(WORK TO BE COMPLETED): Rewrite the lines from the one containing "kingdom: Plantae" through the one containing "common name: Ternate-leaved cinquefoil", inclusive, replacing "scientific name" with "binomial name" and leaving everything else unchanged.

Extracted records

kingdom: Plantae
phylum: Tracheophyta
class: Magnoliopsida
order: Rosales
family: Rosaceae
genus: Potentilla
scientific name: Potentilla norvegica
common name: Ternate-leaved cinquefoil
...
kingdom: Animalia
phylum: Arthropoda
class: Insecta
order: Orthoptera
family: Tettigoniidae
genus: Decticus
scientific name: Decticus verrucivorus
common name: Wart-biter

(ANSWER):
kingdom: Plantae
phylum: Tracheophyta
class: Magnoliopsida
order: Rosales
family: Rosaceae
genus: Potentilla
binomial name: Potentilla norvegica
common name: Ternate-leaved cinquefoil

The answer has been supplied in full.